The second feature-length film of the multi-years' serial called "Downton Abbey" is in the can, and it's everything that a fan would like. Plus the kitchen sink tucked in that can. Even the hardiest of fan of the British television series knew that the show was a soap opera, but satisfying soap and swell opera.

This film, picking up where the 2019 version ended, brings all the characters on the screen, both upstairs, downstairs, and in milady's chambers. The Crawley family is headed by the Dowager Countess, she of the sharp tongue. Below her on the family tree are Lord and Lady Grantham and their children, Mary and Edith, and their spouses, plus some cousins and shirt-tail relatives. The Downton staff is just as varied and married. Well, most are.

They have all been through a lot, and the new era offers just as many challenges. The prospect of another war and a depression. A leaky roof. Hetero- v. homosexuality.

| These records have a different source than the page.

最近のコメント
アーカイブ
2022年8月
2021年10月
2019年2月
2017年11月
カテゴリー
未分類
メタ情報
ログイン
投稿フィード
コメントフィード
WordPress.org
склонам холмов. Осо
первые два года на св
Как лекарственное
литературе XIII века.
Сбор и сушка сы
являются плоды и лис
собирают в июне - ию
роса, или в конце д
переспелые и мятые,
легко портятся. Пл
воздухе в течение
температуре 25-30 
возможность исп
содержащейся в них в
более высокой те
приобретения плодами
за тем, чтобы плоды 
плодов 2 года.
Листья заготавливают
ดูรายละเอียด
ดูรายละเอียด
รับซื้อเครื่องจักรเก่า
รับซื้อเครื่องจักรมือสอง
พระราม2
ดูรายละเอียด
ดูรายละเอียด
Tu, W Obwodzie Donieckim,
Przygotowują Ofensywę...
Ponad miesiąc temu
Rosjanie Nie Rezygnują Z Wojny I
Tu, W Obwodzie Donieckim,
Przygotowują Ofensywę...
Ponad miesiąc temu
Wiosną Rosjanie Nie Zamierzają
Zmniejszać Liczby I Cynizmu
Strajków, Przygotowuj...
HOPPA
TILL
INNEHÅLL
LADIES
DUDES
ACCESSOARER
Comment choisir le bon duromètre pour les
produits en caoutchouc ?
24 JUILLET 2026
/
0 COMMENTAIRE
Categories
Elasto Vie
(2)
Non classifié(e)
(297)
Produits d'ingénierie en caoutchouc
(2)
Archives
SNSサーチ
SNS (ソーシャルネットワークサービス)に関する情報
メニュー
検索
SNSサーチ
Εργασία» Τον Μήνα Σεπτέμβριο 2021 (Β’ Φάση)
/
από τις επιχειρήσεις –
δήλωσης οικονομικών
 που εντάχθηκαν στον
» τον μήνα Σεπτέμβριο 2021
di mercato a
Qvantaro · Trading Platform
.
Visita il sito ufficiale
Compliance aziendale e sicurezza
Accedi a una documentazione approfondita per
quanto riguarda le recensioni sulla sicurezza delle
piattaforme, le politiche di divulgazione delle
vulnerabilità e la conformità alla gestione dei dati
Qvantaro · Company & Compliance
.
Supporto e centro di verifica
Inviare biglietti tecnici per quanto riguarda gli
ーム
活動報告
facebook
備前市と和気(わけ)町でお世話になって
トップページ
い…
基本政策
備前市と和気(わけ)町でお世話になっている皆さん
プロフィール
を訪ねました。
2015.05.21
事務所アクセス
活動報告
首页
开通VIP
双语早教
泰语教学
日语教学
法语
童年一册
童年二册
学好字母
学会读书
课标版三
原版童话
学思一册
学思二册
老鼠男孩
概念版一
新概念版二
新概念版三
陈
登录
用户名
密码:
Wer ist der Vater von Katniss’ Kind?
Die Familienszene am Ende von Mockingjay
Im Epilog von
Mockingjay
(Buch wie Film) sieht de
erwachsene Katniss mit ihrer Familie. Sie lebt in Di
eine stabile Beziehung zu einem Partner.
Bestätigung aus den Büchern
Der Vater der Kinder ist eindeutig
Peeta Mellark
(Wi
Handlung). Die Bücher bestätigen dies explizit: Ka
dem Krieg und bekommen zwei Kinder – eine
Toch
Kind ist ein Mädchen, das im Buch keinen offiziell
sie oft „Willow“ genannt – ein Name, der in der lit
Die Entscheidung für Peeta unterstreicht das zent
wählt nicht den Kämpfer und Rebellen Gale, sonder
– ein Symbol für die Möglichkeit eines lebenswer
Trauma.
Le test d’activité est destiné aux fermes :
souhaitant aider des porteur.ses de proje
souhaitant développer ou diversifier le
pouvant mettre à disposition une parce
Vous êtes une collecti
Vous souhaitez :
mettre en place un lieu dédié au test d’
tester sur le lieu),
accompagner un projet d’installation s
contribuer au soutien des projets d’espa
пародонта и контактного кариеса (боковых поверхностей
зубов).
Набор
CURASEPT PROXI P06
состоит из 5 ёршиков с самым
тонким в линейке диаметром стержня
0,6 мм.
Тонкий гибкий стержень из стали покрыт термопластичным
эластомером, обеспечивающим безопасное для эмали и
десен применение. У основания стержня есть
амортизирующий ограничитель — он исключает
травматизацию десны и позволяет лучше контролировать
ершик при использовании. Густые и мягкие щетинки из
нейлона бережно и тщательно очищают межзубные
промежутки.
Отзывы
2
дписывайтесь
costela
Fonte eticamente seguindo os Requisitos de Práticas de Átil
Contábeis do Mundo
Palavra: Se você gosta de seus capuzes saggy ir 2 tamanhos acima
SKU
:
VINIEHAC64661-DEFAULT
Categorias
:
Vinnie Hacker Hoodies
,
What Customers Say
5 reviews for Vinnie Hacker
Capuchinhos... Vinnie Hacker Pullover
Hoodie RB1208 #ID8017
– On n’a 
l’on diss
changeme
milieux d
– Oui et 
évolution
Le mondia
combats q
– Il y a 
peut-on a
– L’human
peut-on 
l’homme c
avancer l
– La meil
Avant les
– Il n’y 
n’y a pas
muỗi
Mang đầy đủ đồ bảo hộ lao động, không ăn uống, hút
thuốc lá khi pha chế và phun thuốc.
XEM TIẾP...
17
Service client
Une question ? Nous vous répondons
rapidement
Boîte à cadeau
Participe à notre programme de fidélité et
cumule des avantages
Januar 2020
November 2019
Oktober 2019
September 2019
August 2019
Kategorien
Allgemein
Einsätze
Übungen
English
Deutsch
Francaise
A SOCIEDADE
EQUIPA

A French villa no one knew about from a paramour no one knew about. Lord Grantham's lineage. Who inherits what? Plus a moving picture filmed on the premises -- just as "Downton" is, which presents the running theme of silent films vs. "talkies."

No need for a spoiler alert, for "Downton" fans want what they want: every Jack with his Jill.

The fans can slobber over the costumes, the draperies, appointments, proposals, and vehicles. Fine camera work bounces between the blue of France and the brown of England. To enjoy those, fans have to tolerate some rather high-schoolish delivery of lines -- now you, then her, and back to you. Also, the make-up is pretty dreadful (Lord Grantham never looked so orange), and the hair-dos depend on barrettes.

The script is not Julian Fellows' best work, mainly because he had so many ends to tie up in the end and, in the beginning, so much backlog to rehearse. The directing is not Simon Curtis' best work, either, again too much material to seam together. Curtis is married to Elizabeth McGovern, who continues to turn in believable work as Lady Cora. Jim Carter as the traditional butler gets to play next to his own wife, Imelda Staunton. Michelle Dockery takes good care of Mary, and Dame Maggie Smith represents formidable mothers everywhere.

"Downton Abbey" may not be great art, but it is soapy enough to clean up.